Prime Minister Datuk Seri Anwar Ibrahim officiated the main celebration of HAWANA 2026, Malaysia's National Journalists' Day, at the PICCA Convention Centre @ Butterworth Arena on June 20, arriving at 2.40 pm to a formal reception. Penang Chief Minister Chow Kon Yeow, Communications Minister Datuk Fahmi Fadzil and Communications Ministry secretary-general Datuk Abdul Halim Hamzah welcomed the Prime Minister, underscoring the significance of the occasion as a high-level government event honouring the journalism profession across the region.
Before engaging with the formal proceedings, Anwar took time to engage with the exhibition space and a dedicated HAWANA 2026 Photo Gallery positioned in the venue's foyer, a gesture demonstrating the government's broader commitment to celebrating media contributions to public discourse. This walkthrough allowed him to interact with displays reflecting the evolution and current state of journalism in Malaysia and beyond, setting the tone for what organisers billed as a strategic platform for the media industry.
The event drew significant institutional representation from Malaysia's own media apparatus. Bernama, the Malaysian National News Agency, brought together its chairman Datuk Seri Wong Chun Wai, chief executive officer and HAWANA 2026 Working Committee chairman Datin Paduka Nur-ul Afida Kamaludin, editor-in-chief and deputy committee chairman Arul Rajoo Durar Raj, and deputy editor-in-chief and project director Mohd Shukri Ishak. Their collective presence highlighted the event's status as a milestone for Malaysia's state news infrastructure and the broader journalism ecosystem.
What distinguished HAWANA 2026 from previous iterations was its decidedly international and regional character. ASEAN delegates occupied prominent positions, reflecting the event's positioning as a platform for cross-border media dialogue. These included Timor-Leste Secretary of State for Social Communication Expedito Loro Dias Ximenes and Cambodia's Undersecretary of State at the Ministry of Information Prak Thaveak Amida. Laos' Permanent Secretary of the Cabinet Office of the Ministry of Technology and Communications, Phuangpasert Keosouvanh, also attended, signalling the event's pull across Southeast Asia's diplomatic and communications networks.
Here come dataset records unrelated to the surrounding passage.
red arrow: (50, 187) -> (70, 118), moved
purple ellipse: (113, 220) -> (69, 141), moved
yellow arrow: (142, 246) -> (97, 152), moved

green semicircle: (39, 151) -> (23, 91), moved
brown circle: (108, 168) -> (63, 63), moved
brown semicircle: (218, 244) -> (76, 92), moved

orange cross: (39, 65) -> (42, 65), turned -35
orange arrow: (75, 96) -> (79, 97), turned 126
Representatives from regional news agencies underscored HAWANA's role as a convening space for journalism practitioners across the region. The president of Timor-Leste's news agency TATOLI, Noemio Mateus Soares Falcao, and deputy president Madalena DE JCP Carlos brought perspectives from the region's island democracies, while delegates from Indonesia's Antara News Agency, Vietnam News Agency (VNA) and China's Xinhua News Agency demonstrated the event's reach beyond ASEAN proper. The Indonesian Journalists Association (PWI) and the Malaysia-Indonesia journalists network (ISWAMI) further reinforced the cross-border professional dimensions of modern journalism.
The centrepiece of the Prime Minister's role involved presenting accolades recognising sustained contributions to journalism and public thought. The HAWANA Award and Special HAWANA Award ceremonies stood as the formal mechanism through which Malaysia's government acknowledges excellence within the profession, a practice that carries symbolic weight in affirming journalism's place within the nation's democratic infrastructure. Alongside these honours, Anwar distributed contributions from the Kasih@HAWANA Fund, a charitable mechanism aimed at supporting media veterans facing financial hardship—an initiative reflecting broader conversations about journalist welfare across Southeast Asia.
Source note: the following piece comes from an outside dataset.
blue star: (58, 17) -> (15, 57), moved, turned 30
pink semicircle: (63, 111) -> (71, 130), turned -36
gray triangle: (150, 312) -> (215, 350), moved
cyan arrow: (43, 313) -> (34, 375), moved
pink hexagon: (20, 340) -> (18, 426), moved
The gathering assembled approximately 1,000 media practitioners domestically and internationally, a scale suggesting HAWANA has matured into one of the region's major journalism conferences. The official theme, 'Media Integrity Strengthens Credibility', encapsulates contemporary concerns about journalism's epistemic role in an era of information abundance and competing narratives. This framing indicates that Malaysian policymakers view media integrity not merely as a professional virtue but as foundational to public trust and, by extension, democratic legitimacy.
Organisationally, HAWANA 2026 represents a collaboration between Malaysia's Ministry of Communications and Bernama as implementing agency, embedding the event within government structures whilst maintaining editorial distance through Bernama's nominal independence. This arrangement reflects the Malaysian state's traditional relationship with media infrastructure—one of close partnership and strategic oversight rather than formal control. For regional observers, the event signals how Southeast Asian governments conceptualise journalism's role: as a sector worthy of recognition and investment, yet one whose freedoms remain contextualised within state interests.
For Malaysian readers and regional observers, HAWANA 2026's scale and composition carry implications. The event demonstrates Malaysia's aspirations to position itself as a regional thought leader on media standards and journalism ethics, particularly at a moment when information warfare and disinformation campaigns challenge professional norms across Southeast Asia. By convening ASEAN colleagues and international news agencies, Malaysia projects itself as invested in collective solutions to journalism's contemporary challenges—a positioning that carries soft power dimensions amid regional geopolitical competition for influence over information flows and narrative frameworks.